─── Source records ───

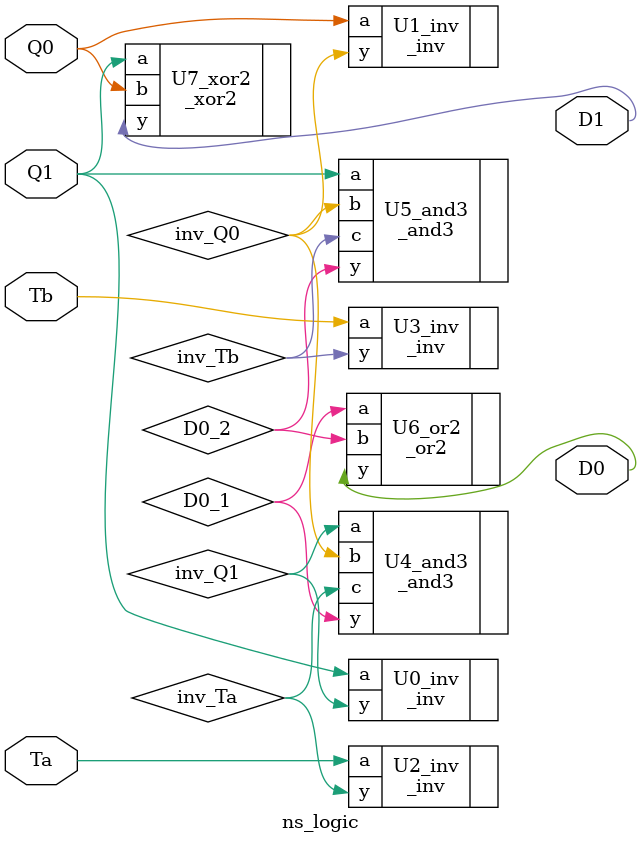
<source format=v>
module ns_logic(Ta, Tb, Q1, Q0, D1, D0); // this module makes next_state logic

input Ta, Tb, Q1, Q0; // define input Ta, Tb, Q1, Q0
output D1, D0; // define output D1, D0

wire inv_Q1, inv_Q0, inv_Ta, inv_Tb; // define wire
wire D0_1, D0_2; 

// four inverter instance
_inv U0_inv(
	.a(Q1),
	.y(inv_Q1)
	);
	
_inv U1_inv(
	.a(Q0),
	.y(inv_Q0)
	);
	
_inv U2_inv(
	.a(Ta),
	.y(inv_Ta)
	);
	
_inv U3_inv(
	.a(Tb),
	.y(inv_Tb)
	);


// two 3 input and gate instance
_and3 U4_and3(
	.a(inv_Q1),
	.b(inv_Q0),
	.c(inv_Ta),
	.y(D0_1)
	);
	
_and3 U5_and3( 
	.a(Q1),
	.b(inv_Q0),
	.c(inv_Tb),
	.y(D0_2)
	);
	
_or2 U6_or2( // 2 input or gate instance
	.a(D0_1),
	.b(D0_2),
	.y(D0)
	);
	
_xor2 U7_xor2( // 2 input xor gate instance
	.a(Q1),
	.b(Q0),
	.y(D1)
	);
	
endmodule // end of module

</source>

───

Repeat the data exactly, without the pictures.

Written answer:
<source format=v>
module ns_logic(Ta, Tb, Q1, Q0, D1, D0); // this module makes next_state logic

input Ta, Tb, Q1, Q0; // define input Ta, Tb, Q1, Q0
output D1, D0; // define output D1, D0

wire inv_Q1, inv_Q0, inv_Ta, inv_Tb; // define wire
wire D0_1, D0_2; 

// four inverter instance
_inv U0_inv(
	.a(Q1),
	.y(inv_Q1)
	);
	
_inv U1_inv(
	.a(Q0),
	.y(inv_Q0)
	);
	
_inv U2_inv(
	.a(Ta),
	.y(inv_Ta)
	);
	
_inv U3_inv(
	.a(Tb),
	.y(inv_Tb)
	);


// two 3 input and gate instance
_and3 U4_and3(
	.a(inv_Q1),
	.b(inv_Q0),
	.c(inv_Ta),
	.y(D0_1)
	);
	
_and3 U5_and3( 
	.a(Q1),
	.b(inv_Q0),
	.c(inv_Tb),
	.y(D0_2)
	);
	
_or2 U6_or2( // 2 input or gate instance
	.a(D0_1),
	.b(D0_2),
	.y(D0)
	);
	
_xor2 U7_xor2( // 2 input xor gate instance
	.a(Q1),
	.b(Q0),
	.y(D1)
	);
	
endmodule // end of module

</source>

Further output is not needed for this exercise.